Work order A - In the Thulcandra interview, which label is releasing Hail the Abyss?
Work order B - Reproduce the part of the Thulcandra interview that opens with the words containing "Thulcandra on Their" and closes with "upcoming touring plans.".

Thulcandra on Their Diverse New Record Hail the Abyss
German powerhouse Thulcandra are back with a new album, Hail the Abyss, out now via Napalm Records. It carries on their tradition of heavy and melodic metal with some well-placed prog and technical elements.
Formed in 2003 by guitarist Steffen Kummerer, also of Obscura fame, and Jürgen Zintz, the band’s name is inspired by the planet Earth in C. S. Lewis’s 1938 science fiction novel Out of the Silent Planet. Since their inception, Thulcandra have released four albums: The Cold White Light (2007), A Distant Call (2010), The Fall of Hearts (2013), and A Dying Wish (2021).
Their new record picks up where A Dying Wish left off, but also takes things a step further with cleaner production and even more dynamic structures. We caught up with Kummerer to talk more about the new album and the band’s upcoming touring plans.
Can you talk a little bit about Hail the Abyss? How did it all come together, and how does it differ from previous albums?
We are not only celebrating the fifth record, but also have our 20-year anniversary this year That’s a nice coincidence, so we are promoting both. The records came quite soon after the previous album, A Dying Wish. Touring has been quite a hassle over here since the pandemic, so we decided to just focus on writing a new record instead of trying to force touring.
When it comes to the writing and recording of the album, is there anything that sets it apart from previous stuff?
This was the same framework we used on the previous album. We went to the same studio in Munich to record drums, and we worked with the same team we did for the 2021 album. So, from my perspective, everything went very smoothly and we didn’t face any issues or problems. All the production was super easy overall. And our collaboration with Dan Warner, he has a certain reputation and has worked with bands like Bloodbath and Katatonia. We always love working with him.

The data -

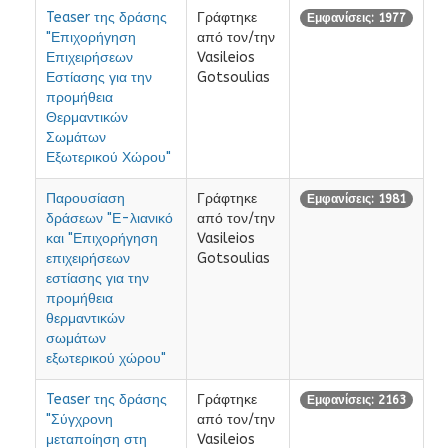
Teaser της δράσης
Γράφτηκε
Εμφανίσεις: 1977
"Επιχορήγηση
από τον/την
Επιχειρήσεων
Vasileios
Εστίασης για την
Gotsoulias
προμήθεια
Θερμαντικών
Σωμάτων
Εξωτερικού Χώρου"
Παρουσίαση
Γράφτηκε
Εμφανίσεις: 1981
δράσεων "Ε-λιανικό
από τον/την
και "Επιχορήγηση
Vasileios
επιχειρήσεων
Gotsoulias
εστίασης για την
προμήθεια
θερμαντικών
σωμάτων
εξωτερικού χώρου"
Teaser της δράσης
Γράφτηκε
Εμφανίσεις: 2163
"Σύγχρονη
από τον/την
μεταποίηση στη
Vasileios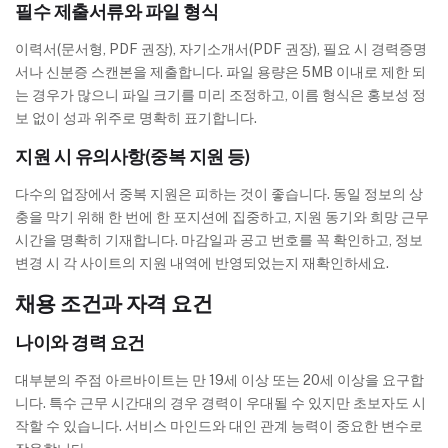
필수 제출서류와 파일 형식
이력서(문서형, PDF 권장), 자기소개서(PDF 권장), 필요 시 경력증명
서나 신분증 스캔본을 제출합니다. 파일 용량은 5MB 이내로 제한 되
는 경우가 많으니 파일 크기를 미리 조정하고, 이름 형식은 홍보성 정
보 없이 성과 위주로 명확히 표기합니다.
지원 시 유의사항(중복 지원 등)
다수의 업장에서 중복 지원은 피하는 것이 좋습니다. 동일 정보의 상
충을 막기 위해 한 번에 한 포지션에 집중하고, 지원 동기와 희망 근무
시간을 명확히 기재합니다. 마감일과 공고 번호를 꼭 확인하고, 정보
변경 시 각 사이트의 지원 내역에 반영되었는지 재확인하세요.
채용 조건과 자격 요건
나이와 경력 요건
대부분의 주점 아르바이트는 만 19세 이상 또는 20세 이상을 요구합
니다. 특수 근무 시간대의 경우 경력이 우대될 수 있지만 초보자도 시
작할 수 있습니다. 서비스 마인드와 대인 관계 능력이 중요한 변수로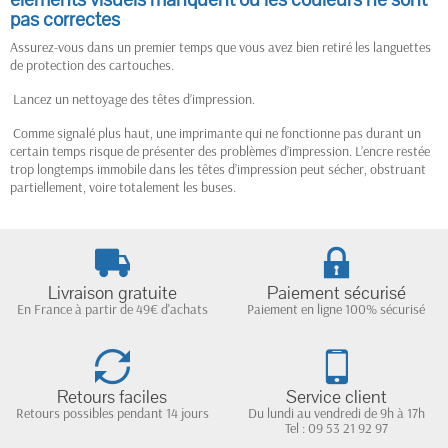
pas correctes
Assurez-vous dans un premier temps que vous avez bien retiré les languettes
de protection des cartouches.
Lancez un nettoyage des têtes d’impression.
Comme signalé plus haut, une imprimante qui ne fonctionne pas durant un
certain temps risque de présenter des problèmes d’impression. L’encre restée
trop longtemps immobile dans les têtes d’impression peut sécher, obstruant
partiellement, voire totalement les buses.
Livraison gratuite
Paiement sécurisé
En France à partir de 49€ d'achats
Paiement en ligne 100% sécurisé
Retours faciles
Service client
Retours possibles pendant 14 jours
Du lundi au vendredi de 9h à 17h
Tel : 09 53 21 92 97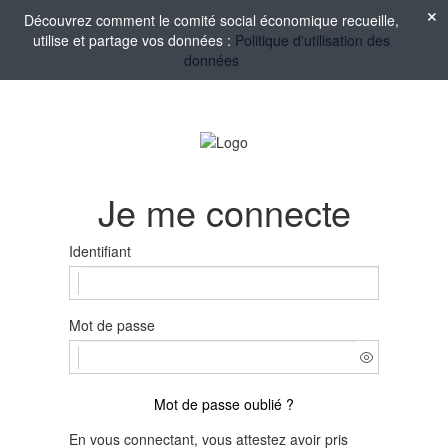
Découvrez comment le comité social économique recueille,
utilise et partage vos données :
Politique d'utilisation des
données
Je me connecte
Identifiant
Mot de passe
Mot de passe oublié ?
En vous connectant, vous attestez avoir pris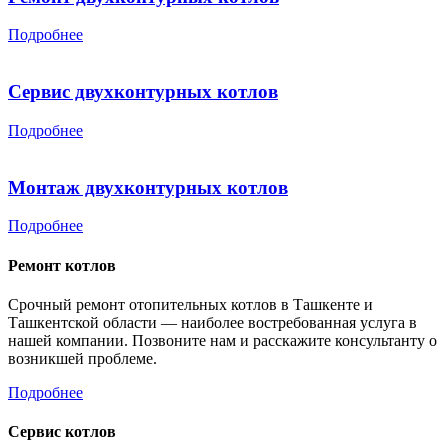
Подробнее
Сервис двухконтурных котлов
Подробнее
Монтаж двухконтурных котлов
Подробнее
Ремонт котлов
Срочный ремонт отопительных котлов в Ташкенте и
Ташкентской области — наиболее востребованная услуга в
нашей компании. Позвоните нам и расскажите консультанту о
возникшей проблеме.
Подробнее
Сервис котлов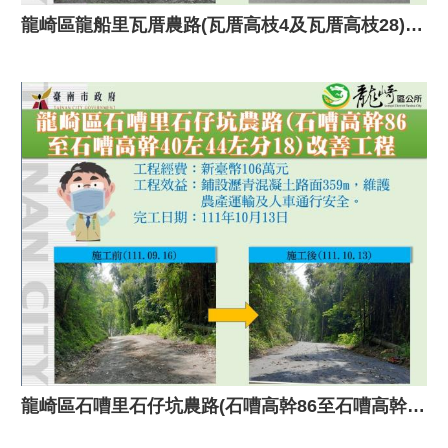
龍崎區龍船里瓦厝農路(瓦厝高枝4及瓦厝高枝28)改善工程
龍崎區石嘈里石仔坑農路(石嘈高幹86至石嘈高幹40左44左分18)改善工程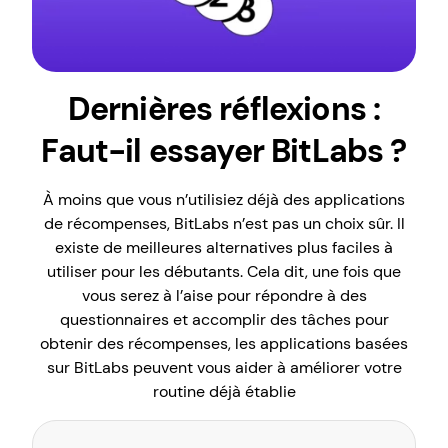
Dernières réflexions :
Faut-il essayer BitLabs ?
À moins que vous n’utilisiez déjà des applications
de récompenses, BitLabs n’est pas un choix sûr. Il
existe de meilleures alternatives plus faciles à
utiliser pour les débutants. Cela dit, une fois que
vous serez à l’aise pour répondre à des
questionnaires et accomplir des tâches pour
obtenir des récompenses, les applications basées
sur BitLabs peuvent vous aider à améliorer votre
routine déjà établie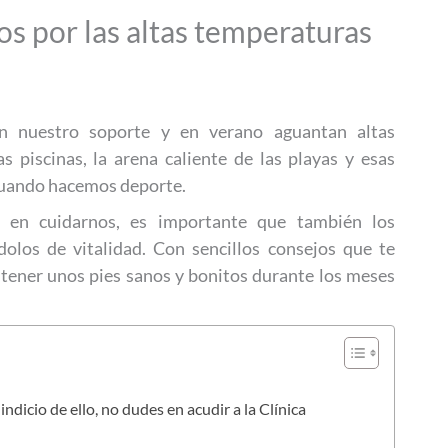
os por las altas temperaturas
n nuestro soporte y en verano aguantan altas
s piscinas, la arena caliente de las playas y esas
 cuando hacemos deporte.
 en cuidarnos, es importante que también los
olos de vitalidad. Con sencillos consejos que te
 tener unos pies sanos y bonitos durante los meses
ndicio de ello, no dudes en acudir a la Clínica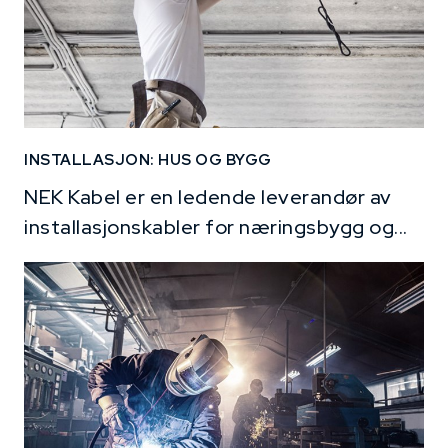
INSTALLASJON: HUS OG BYGG
NEK Kabel er en ledende leverandør av
installasjonskabler for næringsbygg og...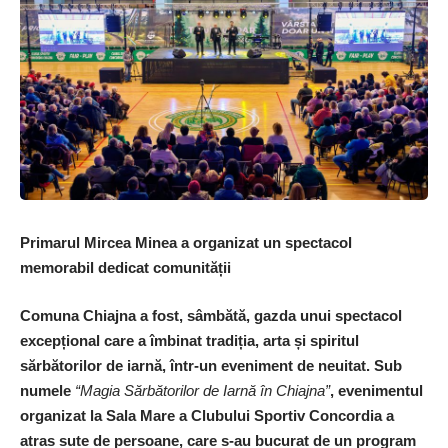
Primarul Mircea Minea a organizat un spectacol
memorabil dedicat comunității
Comuna Chiajna a fost, sâmbătă, gazda unui spectacol
excepțional care a îmbinat tradiția, arta și spiritul
sărbătorilor de iarnă, într-un eveniment de neuitat. Sub
numele
“Magia Sărbătorilor de Iarnă în Chiajna”
, evenimentul
organizat la Sala Mare a Clubului Sportiv Concordia a
atras sute de persoane, care s-au bucurat de un program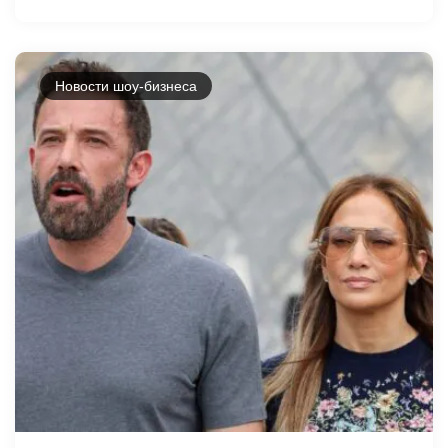
Новости шоу-бизнеса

Problem solution A - Napalm Records.

Problem solution B -
Thulcandra on Their Diverse New Record Hail the Abyss
German powerhouse Thulcandra are back with a new album, Hail the Abyss, out now via Napalm Records. It carries on their tradition of heavy and melodic metal with some well-placed prog and technical elements.
Formed in 2003 by guitarist Steffen Kummerer, also of Obscura fame, and Jürgen Zintz, the band’s name is inspired by the planet Earth in C. S. Lewis’s 1938 science fiction novel Out of the Silent Planet. Since their inception, Thulcandra have released four albums: The Cold White Light (2007), A Distant Call (2010), The Fall of Hearts (2013), and A Dying Wish (2021).
Their new record picks up where A Dying Wish left off, but also takes things a step further with cleaner production and even more dynamic structures. We caught up with Kummerer to talk more about the new album and the band’s upcoming touring plans.